Den Abend beschliessen die Ritter im sogenannten Nachtturnier. Dort kämpfen sie mit stumpfen Waffen und versuchen, die «Kopfzierde», also den Schmuck auf dem Helm, abzuschlagen. Dieser Teil ist besonders gefährlich und zeigt, wie wichtig der Helm ist, denn: auch mit dem stumpfen Schwert kann man den Gegner massiv verletzten.

Fasnachtsdienstag: Trotz Ehrung ein Verlierer

Am letzten Tag des Turniers kommt es zum «Highlight»: Das Lanzenstechen, also die Disziplin, in der die Ritter mit erhobenen Lanzen zu Pferd aufeinander zureiten. 30 Ritter treten an. Die Quellen sind dabei nicht eindeutig, wie viele letztlich aus dem Sattel gehoben werden. Es ist anzunehmen, dass es zwischen 13 und 14 sind.

Zum Sieger werden dabei die bestimmt, die am meisten Gegner besiegen konnten – oder, die man demütigen will, so wie den Ritter Heinrich von Ramstein. Dieser wird während des Turniers aus dem Sattel geworfen, wird aber später mit einem Trostpreis, also einem Preis für das Lanzenstechen ausgezeichnet. Pikant: Den Preis, den der Ritter erhält, ist normalerweise Knechten vorenthalten und nicht Rittern. Der Grund für die Schmach ist laut Quellen dass Heinrich vom Ramstein mit einer Bürgerlichen verheiratet sei.

Während Turnieren galten strenge Regeln, die in der wirklichen Welt kaum mehr Anwendung fanden. Bild: Pixabay

Damit endet das Turnier von Schaffhausen. Die Ritter ziehen zurück zu ihren Burgen und führen ihre Leben. Manche wenden sich dem Raubrittertum zu, andere kommen zu Wohlstand und Titeln. Wieder andere fallen in Kriegen.
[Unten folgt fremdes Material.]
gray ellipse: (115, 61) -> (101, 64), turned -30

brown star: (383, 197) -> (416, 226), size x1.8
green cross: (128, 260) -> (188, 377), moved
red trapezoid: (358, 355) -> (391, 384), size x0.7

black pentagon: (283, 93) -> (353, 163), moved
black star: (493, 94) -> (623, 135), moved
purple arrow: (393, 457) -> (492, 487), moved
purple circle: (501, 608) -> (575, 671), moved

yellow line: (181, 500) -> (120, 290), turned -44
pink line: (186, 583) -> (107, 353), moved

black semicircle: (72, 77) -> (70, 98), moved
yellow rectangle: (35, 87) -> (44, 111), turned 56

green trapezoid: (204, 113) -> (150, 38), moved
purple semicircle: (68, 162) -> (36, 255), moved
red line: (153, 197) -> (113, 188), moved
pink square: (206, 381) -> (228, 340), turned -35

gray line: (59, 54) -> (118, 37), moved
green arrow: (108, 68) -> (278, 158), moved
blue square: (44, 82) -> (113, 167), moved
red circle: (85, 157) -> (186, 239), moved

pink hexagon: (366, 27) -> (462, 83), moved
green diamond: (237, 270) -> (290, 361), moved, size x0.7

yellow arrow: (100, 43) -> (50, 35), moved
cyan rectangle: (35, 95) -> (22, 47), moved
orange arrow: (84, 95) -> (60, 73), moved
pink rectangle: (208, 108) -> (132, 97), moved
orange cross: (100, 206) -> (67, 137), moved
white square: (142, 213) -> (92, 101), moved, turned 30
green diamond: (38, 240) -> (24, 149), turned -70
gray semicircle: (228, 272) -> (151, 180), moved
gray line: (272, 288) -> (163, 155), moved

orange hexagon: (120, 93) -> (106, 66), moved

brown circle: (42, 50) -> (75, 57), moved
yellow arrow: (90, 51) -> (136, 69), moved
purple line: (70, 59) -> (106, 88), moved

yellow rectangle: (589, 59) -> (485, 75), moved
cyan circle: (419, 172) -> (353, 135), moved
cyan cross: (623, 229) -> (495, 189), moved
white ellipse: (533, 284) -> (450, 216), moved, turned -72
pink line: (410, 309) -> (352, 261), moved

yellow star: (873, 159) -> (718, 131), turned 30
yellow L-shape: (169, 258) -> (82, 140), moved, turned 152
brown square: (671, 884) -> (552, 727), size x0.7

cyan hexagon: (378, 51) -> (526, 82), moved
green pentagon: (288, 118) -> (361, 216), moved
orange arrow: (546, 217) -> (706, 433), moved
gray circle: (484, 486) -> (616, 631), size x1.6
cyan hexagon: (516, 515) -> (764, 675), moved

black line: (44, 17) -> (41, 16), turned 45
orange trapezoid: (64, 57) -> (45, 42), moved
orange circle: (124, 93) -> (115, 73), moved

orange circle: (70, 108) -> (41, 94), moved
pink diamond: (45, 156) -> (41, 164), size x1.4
Ein Turnier ist ein künstlicher Ort – mit eigenen Regeln und Verhaltenskodexen. Für uns ist es wie ein Blick auf die schönen Seiten des Mittelalters, mit Burgfrauen, Tapferkeit und Ehre. Nach dem Turnier ist davon aber selten noch etwas übrig und das Mittelalter zeigt sich wieder von seiner dreckigen Seite.